Итак, Брус не поступил в тот год в институт, и у него образовался свободный год. Он сразу привязался к нашему дому и приходил почти ежедневно, причем, трудно было сказать, к кому именно: к каждому в отдельности или ко всем вместе. И теперь, через столько десятилетий, память держит, как на ладони, основную мизансцену тех вечеров.
В большой комнате вокруг стола происходит некое действо: отец с Брусом рисуют. Рисуют и разговаривают одновременно. Время сохранило наброски, шаржи и автошаржи от тех вечеров. А слух – музыку интонаций: от легких словесных перебрасываний, словно словесного пинг-понга, до спокойного течения разговора, устланного отцовским баритоном, и редкие всплески реплик: «Посмотри, как Дорэ это делал… Одному Богу известно, как он строил перспективу… Сам себя научил всему…»
Я не вижу, что происходит за круглым столом, я лишь слышу, что делается в комнате: слушаю «в два слоя» (по сей день сохранила странную привычку слушать из двух разных источников звука. Иногда возникает удивительная, неожиданная полифония).
Значит, сижу я за роялем и зубрю Полонез Шопена (для точности cis– и c-moll) и слушаю то, что позади меня. И возникает сложная звуковая картина: скрип старых половиц под мамиными шагами, ее короткие реплики, похожие на рокот оркестрового инструмента; я слышу неожиданно возникающие острова в звуках: паузы. А в них явственно различимое чирканье карандашей; и вдруг – резкий звук зажигающейся спички, и тотчас скрип двери. Это мама «курит в коридор», стоя в комнате.
Что-то шуршит на столе, что-то шуршит со стола – вероятно, толстенный том папиных любимых фламандцев;
и Бруса тихие и совсем короткие реплики – он почти ничего не говорит (неразговорчив, кажется, по сей день), но когда улыбается, как ни странно, слышно: «въезжает» в улыбку коротким смешком, носовым звуком;
слышен знакомый перезвон чашек и мамино неизменное: «тебе чай на рояль или…», и это последнее перед тем, как крутанусь я на круглом стульчике лицом к комнате, и всякий раз удивление: как светло! Сидела-то я, уткнувшись в пюпитр, делая вид, что меня абсолютно не интересует то, что происходит в комнате. А Брус в это время делал вид, что его абсолютно не интересуют Полонезы Шопена. И «хукал» носом.

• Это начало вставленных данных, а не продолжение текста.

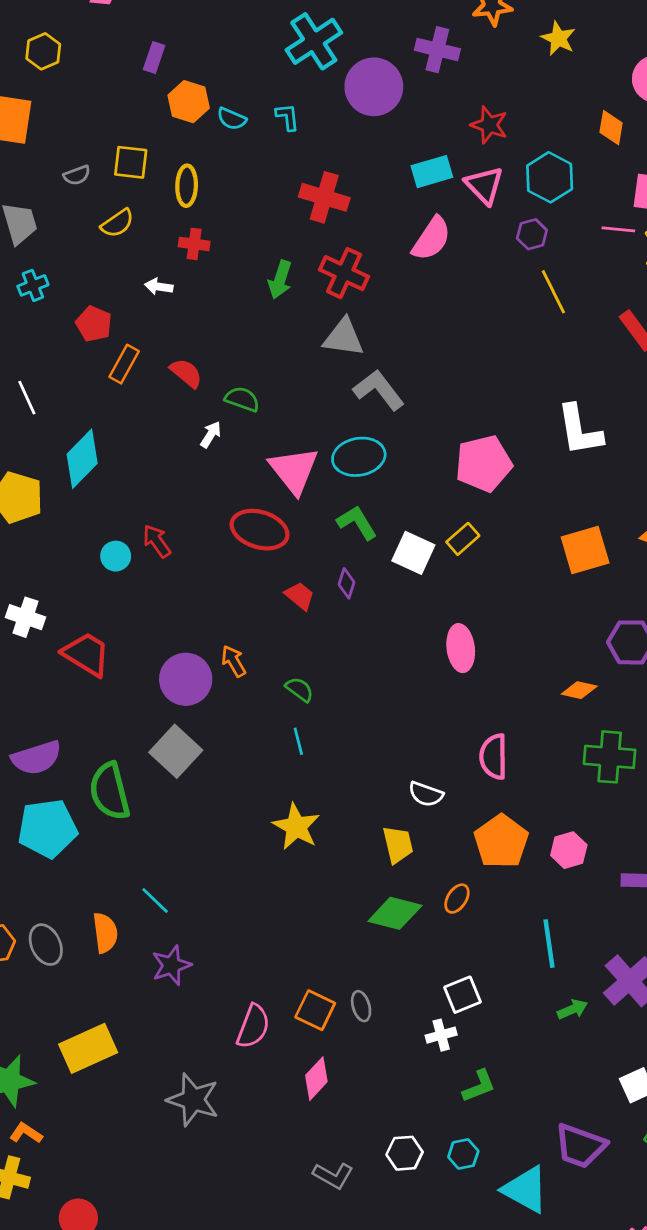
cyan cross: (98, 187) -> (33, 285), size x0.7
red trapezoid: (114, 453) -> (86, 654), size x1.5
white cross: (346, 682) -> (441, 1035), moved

Я очень люблю этот автопортрет: Брус в соломенной шляпе-бриле. Шляпа эта очень ему шла, и он носил ее повсюду: на пляж, на этюды, в парк, где проходили концерты.
Киевские парки над Днепром – это особенное место, и мы проводили там лето не хуже, чем если бы проводили его в Венском, Булонском или каком-нибудь другом, Бог весть, каком лесу.
Но чтобы добраться до этих райских мест, надо было пройти весь Крещатик, от Бессарабки до самого конца, до самого того места, где стоит легкая, как игрушка, Филармония (бывшее Купеческое Собрание), а за ней – море зелени. Вот в нее-то мы и окунались, переходя из одной плоскости в другую, из парка в парк по лестницам и мостикам.